演習の課題 >>
1) 抜粋のうち、「ゆえに、在宅勤務は金がかかる。在宅勤務手当ないしムカつく。」で始まり「書かれているのを読みました。」まで続く部分を、一字も変えずに書き写してください。
2) 抜粋に書かれている内容をもとに、次の問いに答えてください。
(a) ハリオはどこの国の、何のメーカーか。
(b) シンガポールでハリオ製品を売っている店として挙げられているのはどこか。
(c) 空条承太郎の好きな色は何と書かれていたか。

文書の抜粋 >>
------------------------

在宅勤務が続くと年中クソ暑いシンガポールでは電気代が上がる。

しかし自炊する回数が増えて外食が減るので、食費は減る。

ところが家にいる時間が増えると読書量が増えるので、書籍代が上がる。

おまけに本を読む時間が増えるとソファで寝落ちする回数が増えて電気代が上がる。

その上、本を買う時にAmazonでついでにいらんもんを買ってしまいカード請求額が上がる。

ゆえに、在宅勤務は金がかかる。在宅勤務手当ないしムカつく。

などと、思念以上、独り言未満くらいのリアル感で文章的に考えていたら、Amazonで本と一緒に購入したハリオのビーカーが、そんな鬱屈とした在宅勤務生活に涼感をもたらし、QoLを上げてくれたので、ここで紹介しておきます。

耐熱ガラスの気持ちよさ

ハリオ(HARIO)は、日本の耐熱ガラスメーカーです。とくにコーヒー関連器具で有名です。以前紹介した通り、コーヒーサーバーもドリッパーもハリオ社製を愛用しています。

ハリオ製品はシンガポールの高島屋や東急ハンズでも売っています。しかし日本で買うより高く、私の場合は多少送料がかかっても、Amazonで本などと一緒に購入してきました。

ここで時は無闇に遡ること30年前、私が中学生の時分、『ジョジョの奇妙な冒険』第三部の主人公、空条承太郎の好きな色は「透明感のある色」と書かれているのを読みました。

「なるほど、好きな色を聞かれても好きな色、良い色なんていっぱいあるやん。"色に貴賎なし"やろ」などとかっこいいことは当時考えていないものの、「そんな答えるのが難しい質問に対して「透明感のある色」とはぐらかすような、判断基準の次元を追加するような回答の仕方があるんか」などと、多分中2の時にやたらと感心し、それ以来、実際に透明感のある色が好きになりました。

------------------------

提供データ >>

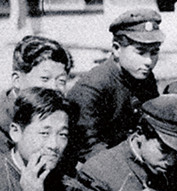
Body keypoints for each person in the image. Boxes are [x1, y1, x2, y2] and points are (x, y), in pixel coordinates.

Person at [68, 9, 162, 161]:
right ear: (117, 49)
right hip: (99, 167)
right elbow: (88, 148)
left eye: (154, 52)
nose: (149, 61)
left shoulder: (144, 77)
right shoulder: (92, 88)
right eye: (140, 52)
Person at [0, 35, 73, 155]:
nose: (53, 88)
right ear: (17, 80)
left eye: (61, 80)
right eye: (45, 78)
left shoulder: (62, 117)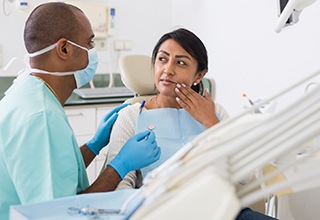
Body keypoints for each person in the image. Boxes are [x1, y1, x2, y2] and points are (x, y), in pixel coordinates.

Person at [0, 2, 160, 219]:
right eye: (90, 42)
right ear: (64, 49)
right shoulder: (41, 116)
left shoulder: (29, 90)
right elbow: (61, 214)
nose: (93, 51)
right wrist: (121, 166)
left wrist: (93, 146)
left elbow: (57, 172)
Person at [103, 28, 277, 219]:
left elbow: (245, 176)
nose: (168, 69)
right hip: (158, 212)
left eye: (181, 63)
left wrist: (211, 123)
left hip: (220, 212)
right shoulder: (131, 115)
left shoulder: (215, 112)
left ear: (199, 75)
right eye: (162, 59)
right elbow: (120, 187)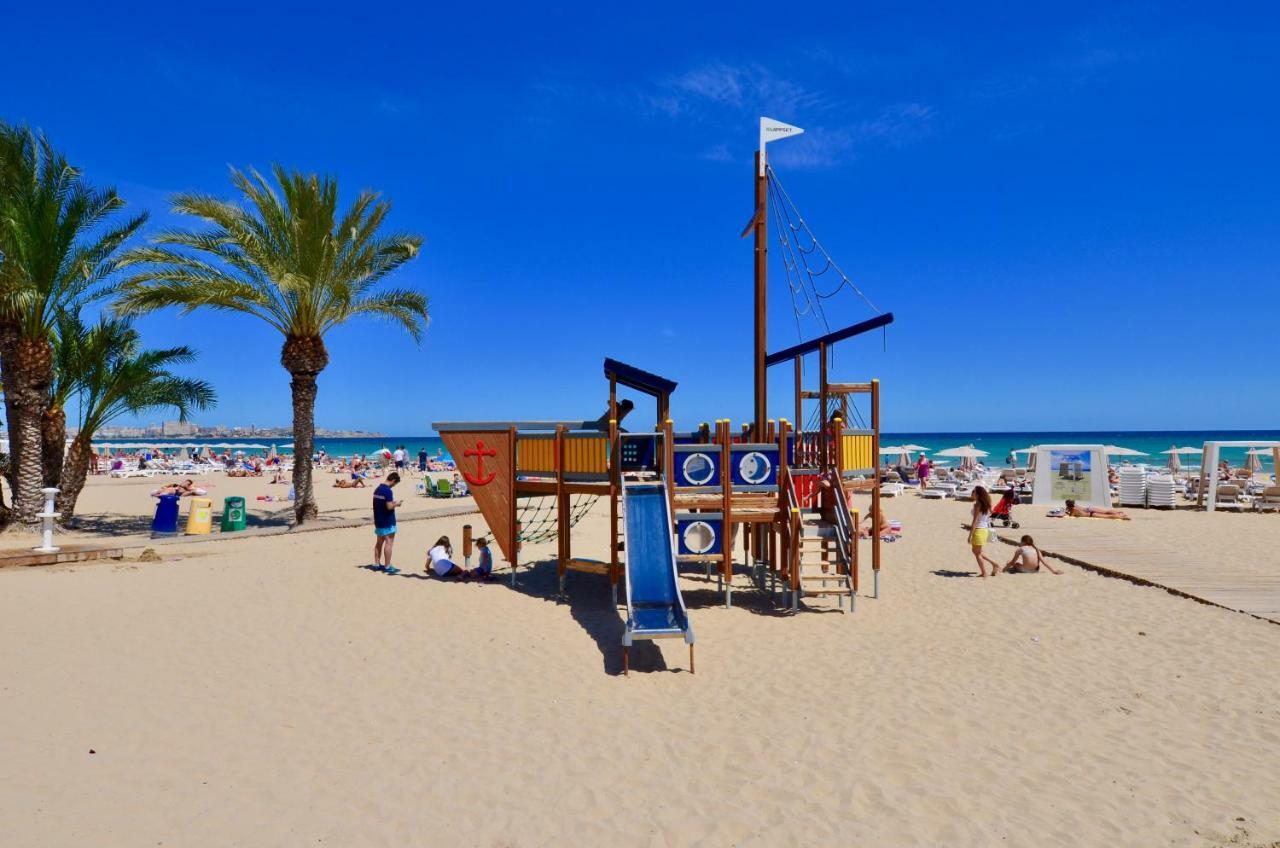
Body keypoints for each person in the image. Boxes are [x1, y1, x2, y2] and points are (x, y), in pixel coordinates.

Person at [969, 486, 1003, 577]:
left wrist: (970, 535)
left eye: (974, 492)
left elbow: (975, 521)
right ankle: (994, 564)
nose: (973, 493)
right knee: (977, 551)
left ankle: (984, 572)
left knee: (977, 553)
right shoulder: (986, 504)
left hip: (979, 530)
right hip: (985, 530)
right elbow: (991, 513)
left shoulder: (977, 505)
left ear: (978, 494)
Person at [372, 472, 402, 573]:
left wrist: (391, 503)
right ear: (393, 481)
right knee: (389, 543)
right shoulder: (387, 491)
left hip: (378, 519)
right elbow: (389, 507)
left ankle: (376, 564)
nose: (394, 486)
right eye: (395, 484)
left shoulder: (378, 489)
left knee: (379, 542)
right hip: (387, 521)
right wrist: (396, 504)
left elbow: (382, 504)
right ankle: (387, 566)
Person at [1063, 499, 1131, 520]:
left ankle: (1122, 517)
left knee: (1107, 516)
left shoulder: (1073, 510)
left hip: (1091, 514)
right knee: (1106, 511)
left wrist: (1067, 512)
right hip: (1089, 508)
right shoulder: (1075, 506)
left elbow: (1071, 516)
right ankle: (1119, 512)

------------------------

課題ごとの解答 >>
1)
ゆえに、在宅勤務は金がかかる。在宅勤務手当ないしムカつく。

などと、思念以上、独り言未満くらいのリアル感で文章的に考えていたら、Amazonで本と一緒に購入したハリオのビーカーが、そんな鬱屈とした在宅勤務生活に涼感をもたらし、QoLを上げてくれたので、ここで紹介しておきます。

耐熱ガラスの気持ちよさ

ハリオ(HARIO)は、日本の耐熱ガラスメーカーです。とくにコーヒー関連器具で有名です。以前紹介した通り、コーヒーサーバーもドリッパーもハリオ社製を愛用しています。

ハリオ製品はシンガポールの高島屋や東急ハンズでも売っています。しかし日本で買うより高く、私の場合は多少送料がかかっても、Amazonで本などと一緒に購入してきました。

ここで時は無闇に遡ること30年前、私が中学生の時分、『ジョジョの奇妙な冒険』第三部の主人公、空条承太郎の好きな色は「透明感のある色」と書かれているのを読みました。

2)
(a) 日本の耐熱ガラスメーカー
(b) 高島屋と東急ハンズ
(c) 「透明感のある色」